Send files to someone else
Keeping your files safe gets a lot more difficult if you need to share them with someone else. The most secure way to send those files (besides handing them over in person) is to encrypt them, share the encrypted version, and have the recipient decrypt them on their own machine.
Unfortunately, that isn’t very practical. Your recipient probably doesn’t use VeraCrypt, and asking them to install a whole new program just to read your files is probably going to be a non-starter. So you’ll need to try another route.
If you’re sending documents to a professional who regularly deals with sensitive documents, like a lawyer or tax preparer, they may have a “secure file box” on their website where you can drop the data. You’ll probably need to create an account to use it, but provided its developers have done their jobs, this will likely be your most secure option. (Again, there’s a big “if”: You have to trust the person managing the encrypted cloud storage.)
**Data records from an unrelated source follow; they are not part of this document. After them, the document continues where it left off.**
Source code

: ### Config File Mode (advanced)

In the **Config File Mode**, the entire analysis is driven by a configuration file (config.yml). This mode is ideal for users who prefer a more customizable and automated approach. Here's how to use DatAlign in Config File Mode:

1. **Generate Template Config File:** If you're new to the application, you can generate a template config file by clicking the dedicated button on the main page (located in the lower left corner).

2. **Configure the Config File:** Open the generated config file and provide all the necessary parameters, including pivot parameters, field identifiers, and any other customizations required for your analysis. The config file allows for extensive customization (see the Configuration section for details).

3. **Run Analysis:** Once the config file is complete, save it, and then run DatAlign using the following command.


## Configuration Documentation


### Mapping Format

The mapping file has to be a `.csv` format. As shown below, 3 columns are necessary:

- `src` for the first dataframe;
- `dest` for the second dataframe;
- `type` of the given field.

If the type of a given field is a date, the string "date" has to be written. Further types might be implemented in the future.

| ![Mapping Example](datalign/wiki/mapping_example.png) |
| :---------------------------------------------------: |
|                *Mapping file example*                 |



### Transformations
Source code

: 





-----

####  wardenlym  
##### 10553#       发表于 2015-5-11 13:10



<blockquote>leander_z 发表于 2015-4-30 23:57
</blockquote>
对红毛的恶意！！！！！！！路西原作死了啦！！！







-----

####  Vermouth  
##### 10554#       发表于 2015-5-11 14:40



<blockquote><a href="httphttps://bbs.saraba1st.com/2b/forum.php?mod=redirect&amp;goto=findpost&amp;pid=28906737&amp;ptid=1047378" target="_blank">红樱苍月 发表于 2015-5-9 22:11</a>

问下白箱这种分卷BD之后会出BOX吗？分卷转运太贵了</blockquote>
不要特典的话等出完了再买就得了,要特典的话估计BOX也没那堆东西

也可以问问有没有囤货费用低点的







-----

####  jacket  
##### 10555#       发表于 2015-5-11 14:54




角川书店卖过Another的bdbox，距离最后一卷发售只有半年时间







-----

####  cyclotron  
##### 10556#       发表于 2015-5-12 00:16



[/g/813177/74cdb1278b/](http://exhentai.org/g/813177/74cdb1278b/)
Without a secure file box, you should turn to your cloud-storage service of choice. Upload the file and use the built-in file-sharing features to send your recipient a link. This is safer than sending the file as an email attachment, since the recipient’s email service may not have strong security. By sharing the file through something like Dropbox, you at least know it’s traveling over HTTPS, so other people on the network can’t see it, and you’ll be able to remove the file from your cloud storage after the recipient downloads it. This method isn’t perfect (since, again, Dropbox can see your files), but it’s almost certainly better than using an email attachment.
Of course, no matter how secure the handoff is, you’re putting your trust in the recipient: Once the file is in their hands, you can’t control how careful they are. So maybe it’s best not to fret too much. After all, they might leave their computer open without a password, or toss physical documents onto desks for all to see. That’s an unfortunate reality of the modern world. But you can at least do your part to keep sensitive information moderately secure—and hope others do theirs.